One of the biggest compliments a writer can receive is, “Your characters are unforgettable.”
My secret? My goal is to build characters so fully that, once the story starts, they almost write themselves.
For romance writers especially, compelling characters aren’t optional—they are the story. Chemistry, conflict, longing, growth… all of it flows from how deeply we understand our hero, heroine, and major supporting cast.
To make that happen, I use a character formula that keeps personalities cohesive, motivations clear, and emotional arcs powerful—especially when writing a series.
The Character Formula That Drives Everything
For each hero, heroine, and major player (and for series characters across multiple books), I define:
1. Physical Description
Not just eye color and height—think presence. How do they move? How do others perceive them? What small detail makes them memorable?
2. Background
Their history shapes their wounds, their worldview, and their expectations of love. Every past experience leaves fingerprints on present choices.
3. Flaw
This is the internal problem they must confront. Emotional guardedness. Pride. Fear of abandonment. The flaw fuels conflict—and growth.
4. Desire
What do they want more than anything? Love, safety, redemption, control, freedom? Their desire drives decisions and raises stakes.
5. Contradiction
Real people are walking paradoxes. The strong hero afraid of vulnerability. The independent heroine longing to be cherished. Contradictions create depth and tension. How does this impact their action/reaction to specific situations?
6. Roadblocks
What stands in their way—internally and externally? Trauma. Duty. Family expectations. Rivalries. Fate. These obstacles shape plot and pacing.
7. His/Her Magic (for magical realism or heightened romance)
In my current WIP, this includes a supernatural or symbolic gift—but this can also mean emotional magic: empathy, resilience, intuition, or charm. What makes them uniquely powerful?
8. Endearing Trait
The detail that makes readers root for them. Humor. Loyalty. Softness with animals. Quiet generosity. This is what turns interest into love.
Why This Works for Romance Writers
Once these traits are defined, every choice becomes organic.
Dialogue flows because you know how they speak and think
Conflict feels authentic because it arises from their flaw and desire
Chemistry sparks because their contradictions naturally clash
Emotional beats land because their growth is grounded in who they are
Their GMC (Goals, Motivations, and Conflict) emerges from character—not convenience.
Instead of forcing plot decisions, you ask:
"What would THIS person realistically do in this moment?”
And the answer often surprises you—in the best way.

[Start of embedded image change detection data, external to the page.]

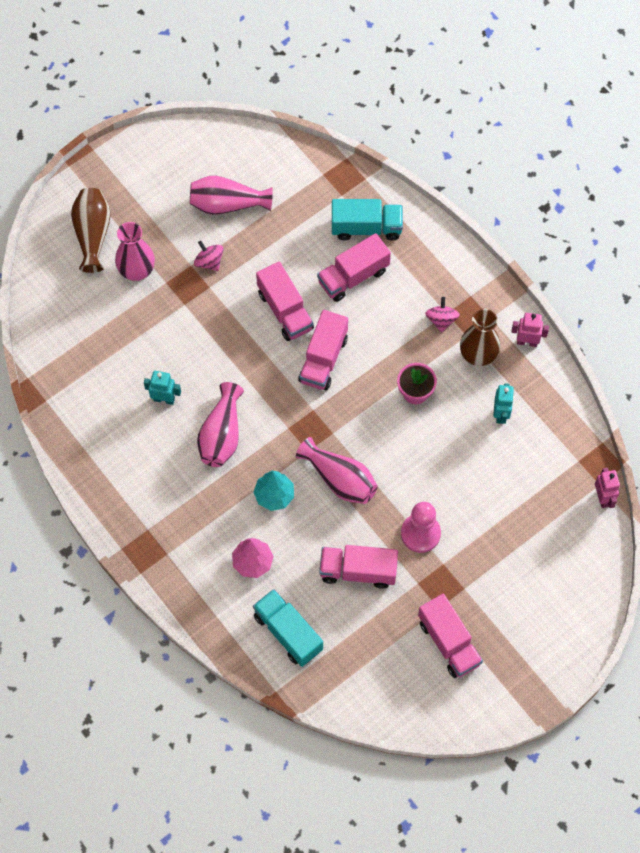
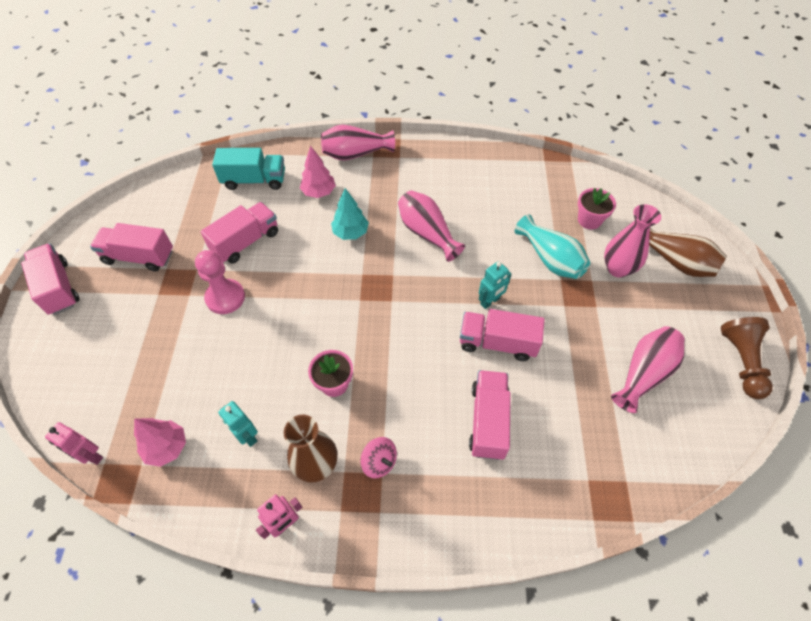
camera: 130 degrees right, 10 degrees down
(97, 320) = (589, 220): none -> pink flower pot
(162, 150) = (741, 362): none -> brown pawn
(164, 399) = (487, 219): turquoise robot -> turquoise robot (490, 301)
(168, 324) = (550, 259): none -> turquoise vase
(209, 262) = (590, 321): pink spinning top -> none
(323, 359) = (428, 338): pink truck -> pink truck (58, 288)
(339, 479) = (320, 278): pink vase -> pink vase (355, 154)
(366, 227) = (533, 474): turquoise truck -> none
(554, 456) = (167, 447): none -> pink tree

The Bonus Benefit: Series Consistency
If you’re writing a romance series, this framework keeps characters cohesive across multiple books. Heroes and heroines remain emotionally consistent. Side characters feel familiar. The world feels richer. Readers feel at home. It creates the illusion that these characters exist beyond the page—and honestly, that’s the goal.
And Finally,
When you know your characters this well, writing stops feeling like invention and starts feeling like observation.
They react. They argue. They fall in love.
And sometimes… they take the story somewhere you never expected.
That’s when you know you’ve created characters who truly write themselves.